Being a media CEO is better than winning a presidential election. You get to hang out with TV, music and movie stars. You get your name in the papers for showing up at glamorous black-tie dinners. You get the best seats for every show and ball game. You don’t have to worry about Iraq and the deficit. And you have those mammoth paychecks. (Silly me, I buried the lead)
What do media CEOs do
to merit the eye-popping compensation packages?
Yes, the operating
margins for successful entertainment operations are impressive, but … come on!
You have to wonder why
shareholders of these public companies don’t squawk more loudly and often about
But we know why, of
course: As long as the stockholders themselves are making good money on their
investments, perhaps that is all they care about and maybe it is all that they
should worry about.
Naturally, once their
return on investment slips, they will get worked up.
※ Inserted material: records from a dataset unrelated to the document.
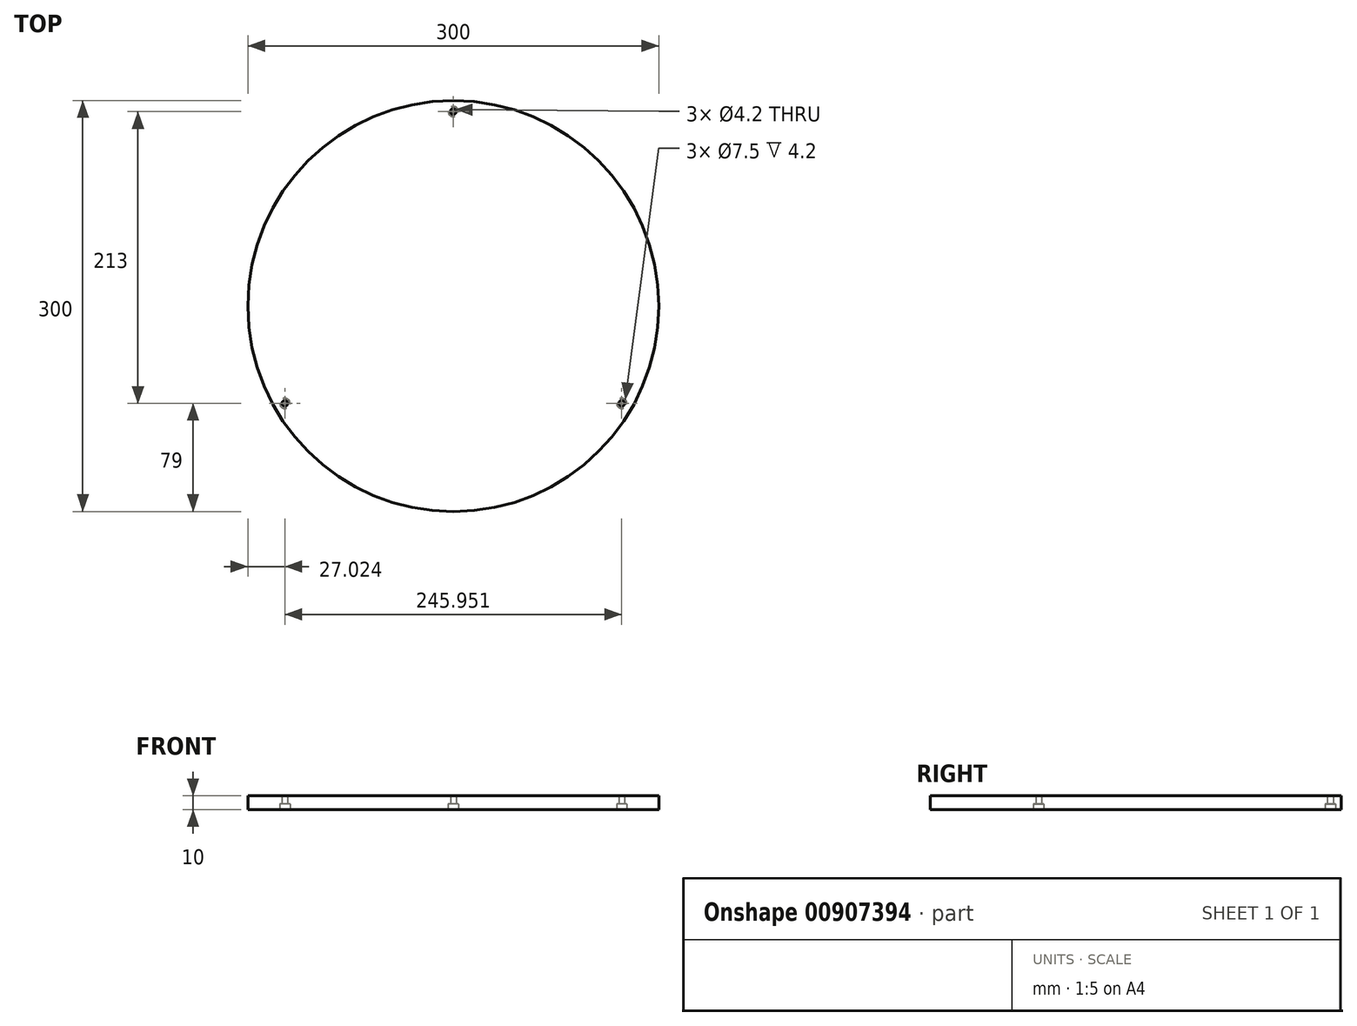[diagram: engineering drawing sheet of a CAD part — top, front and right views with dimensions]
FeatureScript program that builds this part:
annotation { "Feature Type Name" : "Feature", "Feature Type Description" : "" }
export const myFeature = defineFeature(function(context is Context, id is Id, definition is map)
    precondition{}
    {
        {
            var Q0;
            Q0=qCreatedBy(makeId("Top.planeOp"),FACE);
            var sketch = newSketch(context, id + "F0", { "sketchPlane" : qUnion([Q0])});
            skCircle(sketch, "E0", {"center": v(0, 0) * mm, "radius": 150 * mm});
            skCircle(sketch, "E1", {"center": v(0, 142) * mm, "radius": 2.1 * mm});
            skCircle(sketch, "E2", {"center": v(0, 142) * mm, "radius": 3.75 * mm});
            skCircle(sketch, "E3.1.0", {"center": v(122.98, -71) * mm, "radius": 2.1 * mm});
            skCircle(sketch, "E3.1.1", {"center": v(122.98, -71) * mm, "radius": 3.75 * mm});
            skCircle(sketch, "E3.2.0", {"center": v(-122.98, -71) * mm, "radius": 2.1 * mm});
            skCircle(sketch, "E3.2.1", {"center": v(-122.98, -71) * mm, "radius": 3.75 * mm});
            skLineSegment(sketch, "E3.anchor1", {"start": v(0, 0) * mm, "end": v(0, 142) * mm, "construction": true});
            skLineSegment(sketch, "E3.anchor2", {"start": v(0, 0) * mm, "end": v(-122.98, -71) * mm, "construction": true});
            skSolve(sketch);
        }
        {
            var Q0;
            Q0=makeQuery(id+"F0.imprint","IMPRINT",FACE,{"disambiguationData":[TD([[makeQuery(id+"F0.imprint","IMPRINT",EDGE,{"derivedFrom":sQuery(id+"F0.wireOp",EDGE,"E0")}),1.0]])]});
            var Q1;
            Q1=makeQuery(id+"F0.imprint","IMPRINT",FACE,{"disambiguationData":[TD([[makeQuery(id+"F0.imprint","IMPRINT",EDGE,{"derivedFrom":sQuery(id+"F0.wireOp",EDGE,"E1")}),-1.0]])]});
            var Q2;
            Q2=makeQuery(id+"F0.imprint","IMPRINT",FACE,{"disambiguationData":[TD([[makeQuery(id+"F0.imprint","IMPRINT",EDGE,{"derivedFrom":sQuery(id+"F0.wireOp",EDGE,"E3.1.0")}),-1.0]])]});
            var Q3;
            Q3=makeQuery(id+"F0.imprint","IMPRINT",FACE,{"disambiguationData":[TD([[makeQuery(id+"F0.imprint","IMPRINT",EDGE,{"derivedFrom":sQuery(id+"F0.wireOp",EDGE,"E3.2.0")}),-1.0]])]});
            extrude(context, id + "F1", {"entities" : qUnion([Q0, Q1, Q2, Q3]), "depth" : 10 * mm, "offsetDistance" : 25 * mm});
        }
        {
            var Q0;
            Q0=makeQuery(id+"F0.imprint","IMPRINT",FACE,{"disambiguationData":[TD([[makeQuery(id+"F0.imprint","IMPRINT",EDGE,{"derivedFrom":sQuery(id+"F0.wireOp",EDGE,"E3.2.0")}),-1.0]])]});
            var Q1;
            Q1=makeQuery(id+"F0.imprint","IMPRINT",FACE,{"disambiguationData":[TD([[makeQuery(id+"F0.imprint","IMPRINT",EDGE,{"derivedFrom":sQuery(id+"F0.wireOp",EDGE,"E3.1.0")}),-1.0]])]});
            var Q2;
            Q2=makeQuery(id+"F0.imprint","IMPRINT",FACE,{"disambiguationData":[TD([[makeQuery(id+"F0.imprint","IMPRINT",EDGE,{"derivedFrom":sQuery(id+"F0.wireOp",EDGE,"E1")}),-1.0]])]});
            extrude(context, id + "F2", {"entities" : qUnion([Q0, Q1, Q2]), "operationType" : NewBodyOperationType.REMOVE, "depth" : 4.2 * mm, "offsetDistance" : 25 * mm});
        }
    });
That never changes, right?
If Gutenberg had cranked out one less notice a week from his new printing press, his
backers would have taken him to task, too.
It’s the nettlesome
print media that usually causes a fuss in the first place about this situation.
Think about it.
You can’t REALLY
expect television-news outlets to shine a light on this subject because it’s
possible that their boss is among those cashing in so handsomely.
I doubt that (m)any
broadcasters would do much shouting when his or her head could be on the
chopping block, if one of them stirred up the shareholders about how much dough
the boss is taking home.
The top 20 companies
in the United States rated by market capitalization don’t include any media entities.
But according to statistics compiled for the New York Times by Equilar, which comes up with these fascinating data on executive compensation, media companies house
seven of the top 20 highest paid chief executive officers.
The Times goes on to
point out that the folks are well known and the pay is gargantuan: Leslie
Moonves of CBS ($60,253,647), David Zaslav of Discovery Communications
($49,932,867), Robert Iger of Walt Disney ($37,103,208), Philippe Dauman
of Viacom ($33,396,104), Jeffrey Bewkes of Time Warner ($25,670,263), Brian Roberts of Comcast ($25,087,379), and Rupert Murdoch of News Corporation
Moonves was the third-highest
paid executive in 2012, topped by Larry Ellison, who garnered $96.2 million as
leader of Oracle, and Robert Kotick, CEO of Activision Blizzard whose recently disclosed arrangement reached $64.9 million (although,the Times notes, a good deal
of it will be paid in stock options that vest over five years).